== Records for processing ==
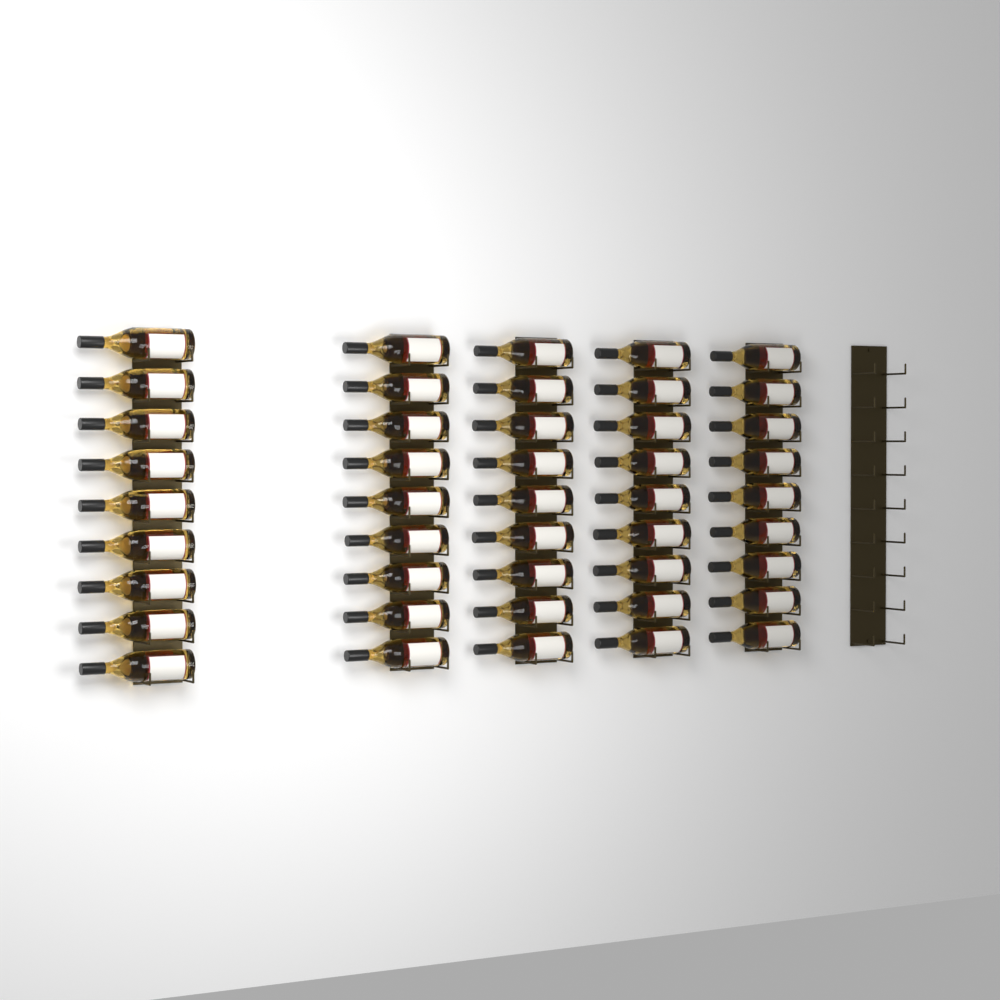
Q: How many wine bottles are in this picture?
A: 45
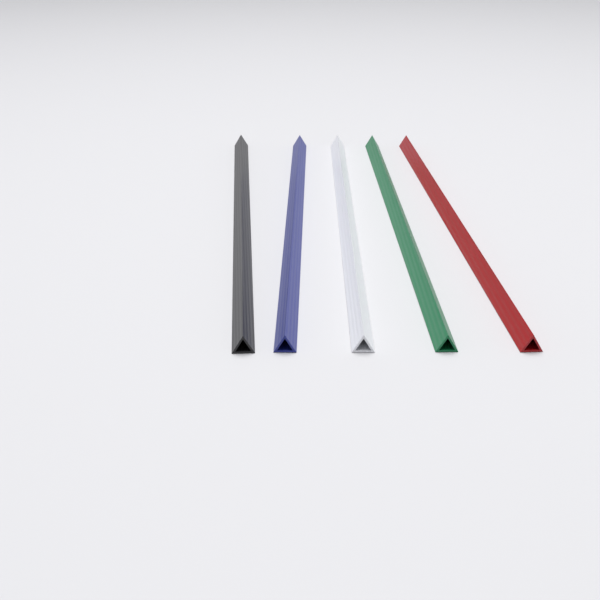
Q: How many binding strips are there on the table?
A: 5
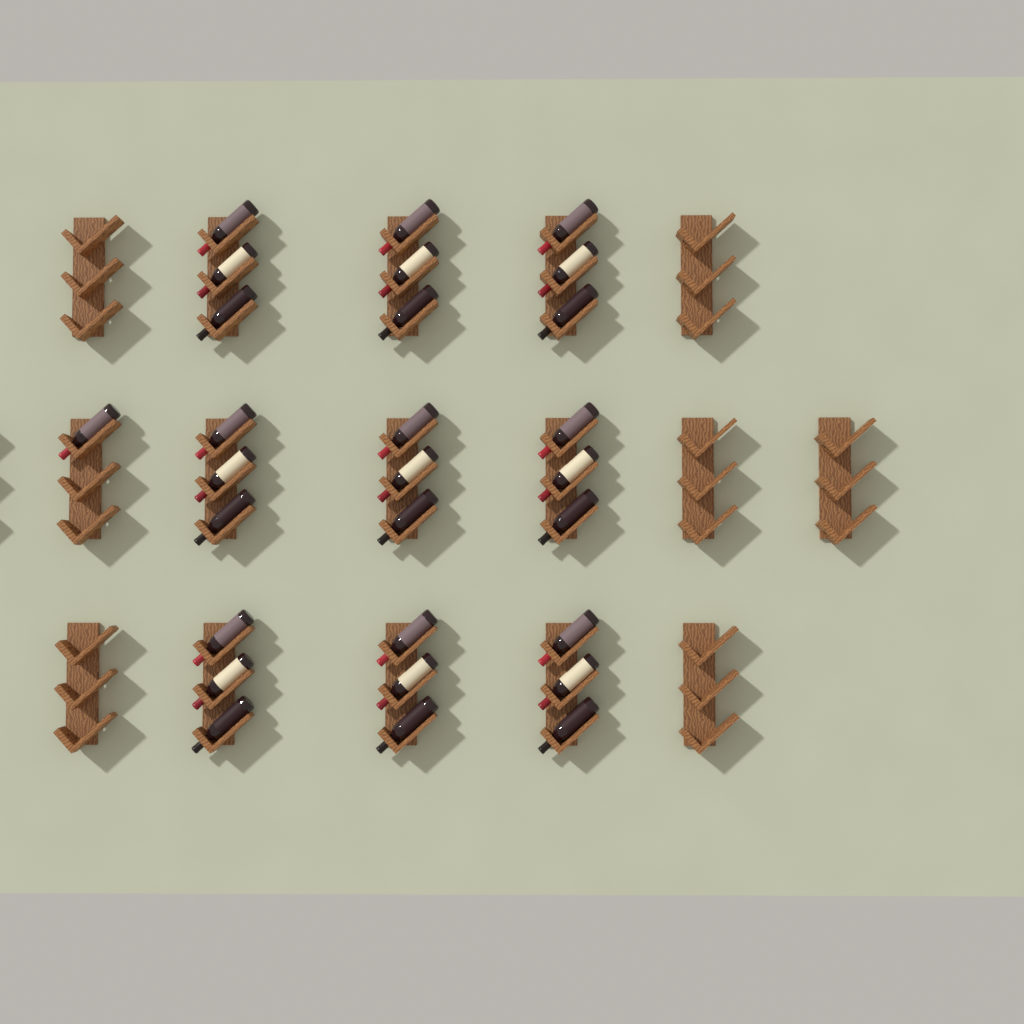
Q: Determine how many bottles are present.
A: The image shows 28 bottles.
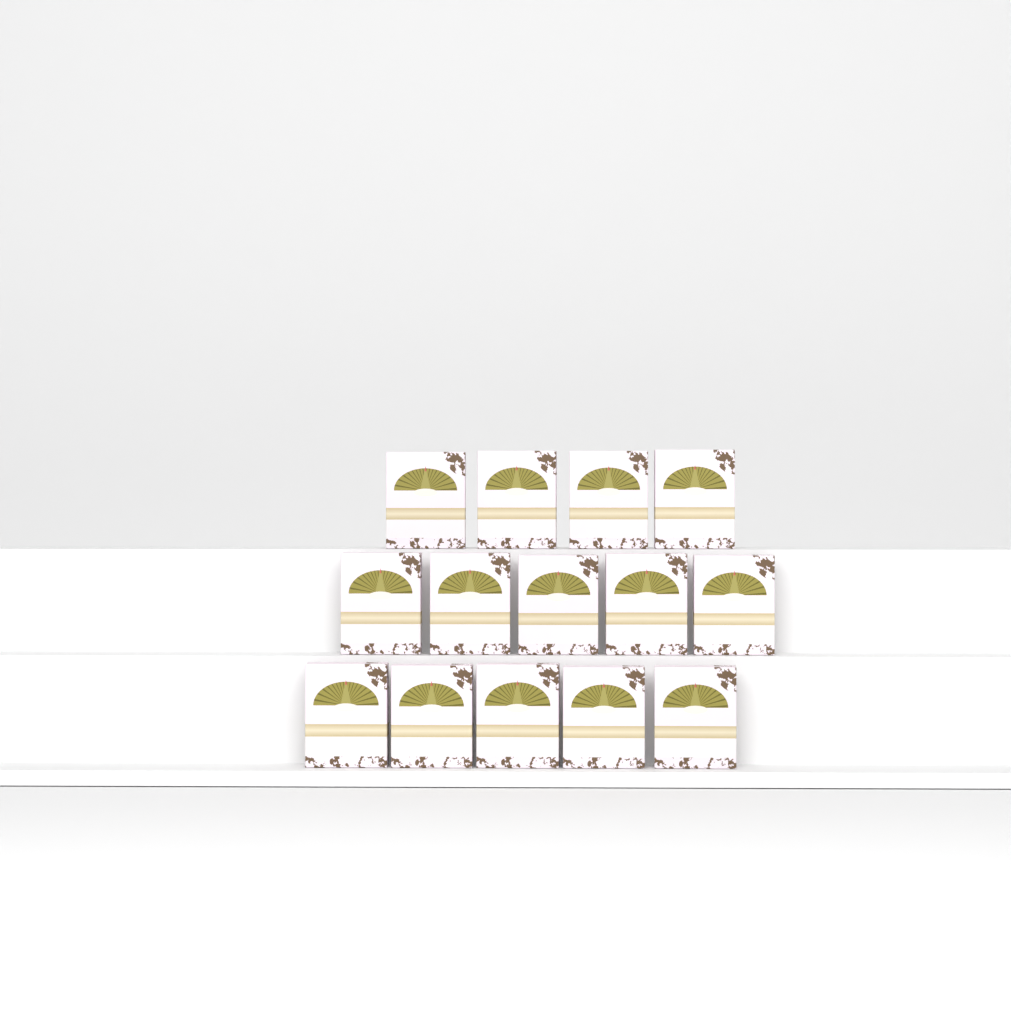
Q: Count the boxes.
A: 14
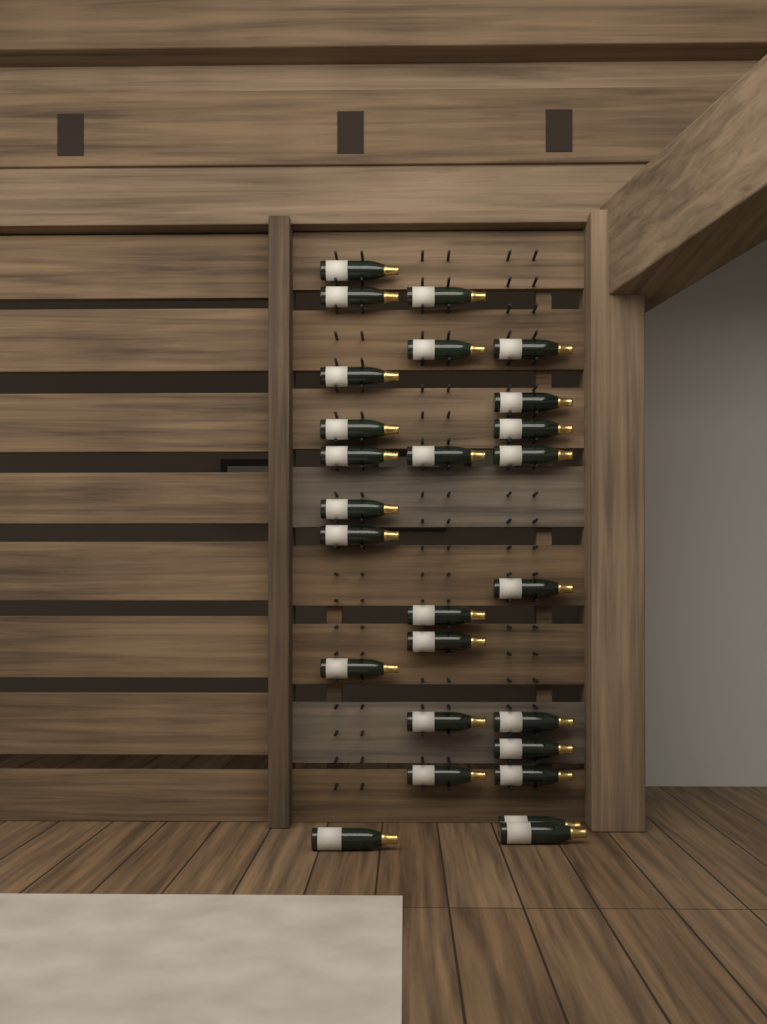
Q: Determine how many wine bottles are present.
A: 26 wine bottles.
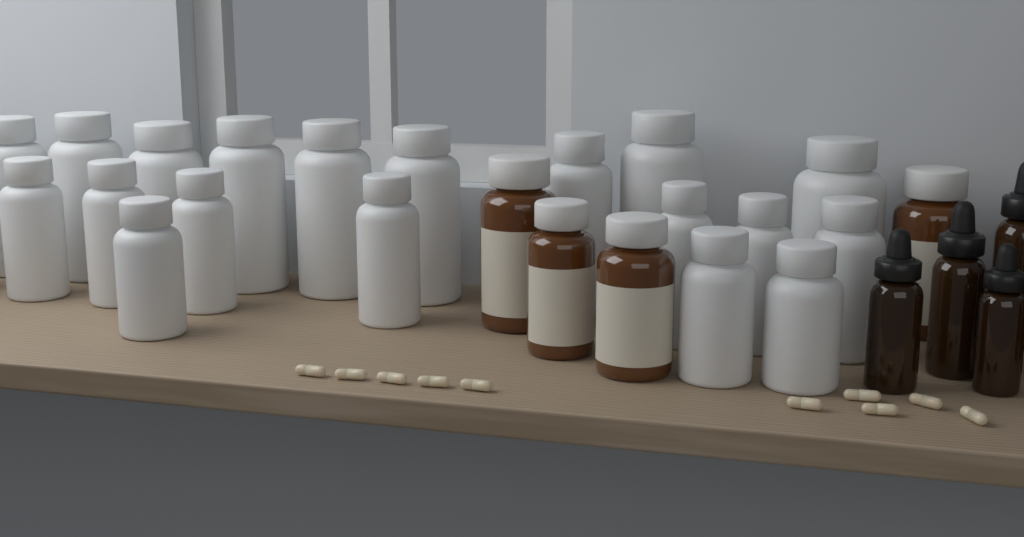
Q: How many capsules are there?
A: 10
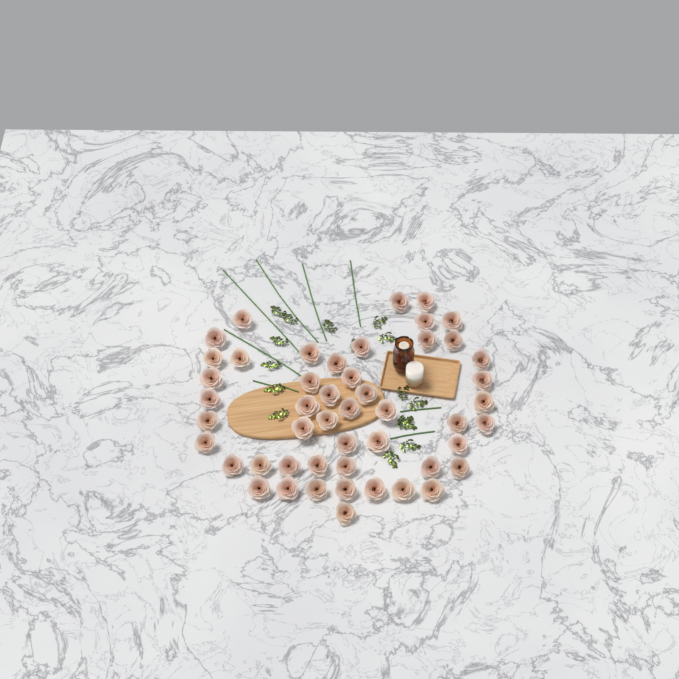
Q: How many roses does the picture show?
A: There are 49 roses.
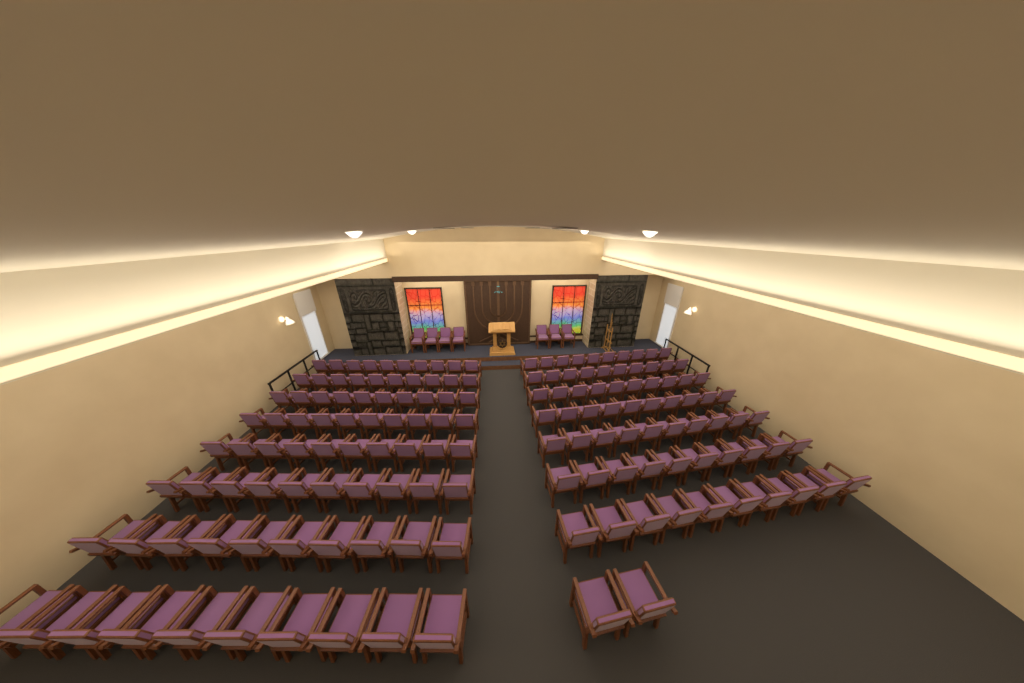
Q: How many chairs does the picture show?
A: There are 159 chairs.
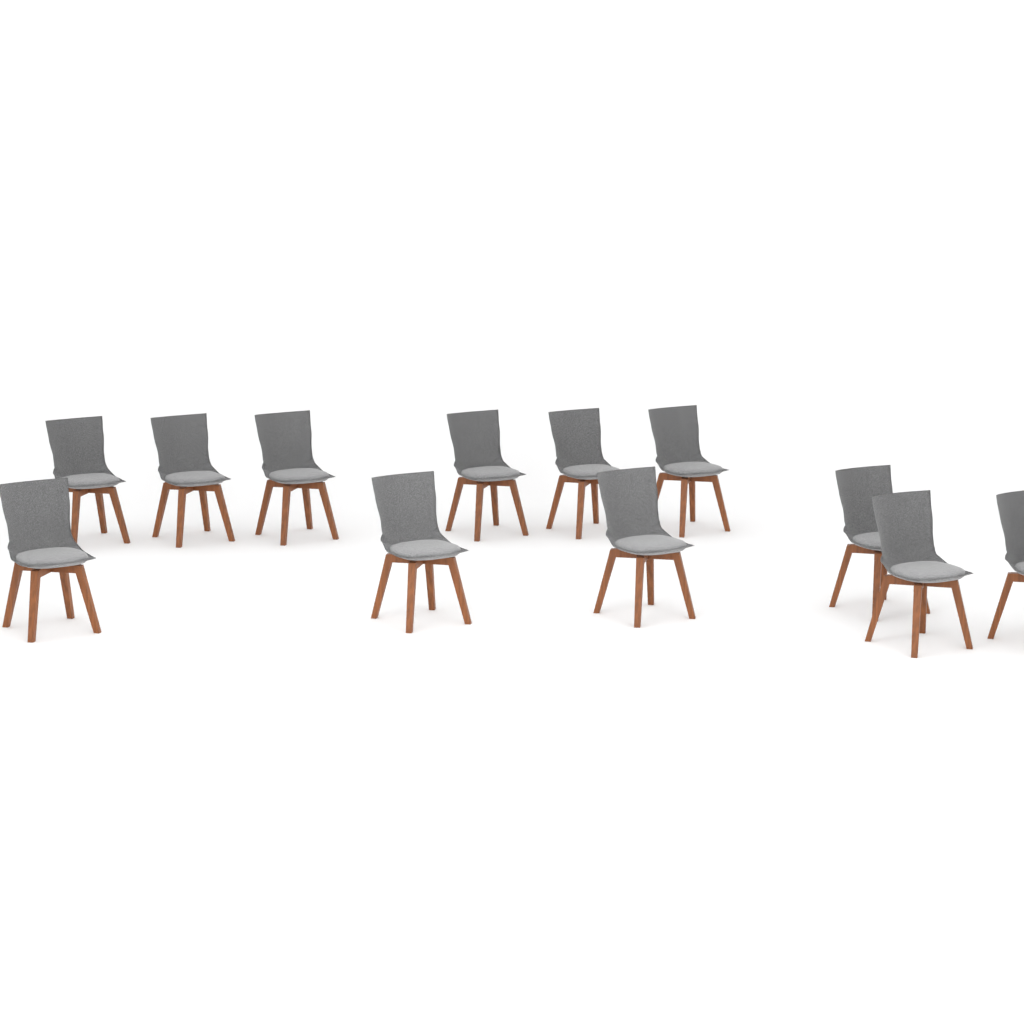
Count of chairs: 12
===
> _Written problem_
Give back every line of the listing above word for word, omitting the pictures.

> _The answer_
Q: How many wine bottles are in this picture?
A: 45
Q: How many binding strips are there on the table?
A: 5
Q: Determine how many bottles are present.
A: The image shows 28 bottles.
Q: Count the boxes.
A: 14
Q: Determine how many wine bottles are present.
A: 26 wine bottles.
Q: How many capsules are there?
A: 10
Q: How many roses does the picture show?
A: There are 49 roses.
Q: How many chairs does the picture show?
A: There are 159 chairs.
Count of chairs: 12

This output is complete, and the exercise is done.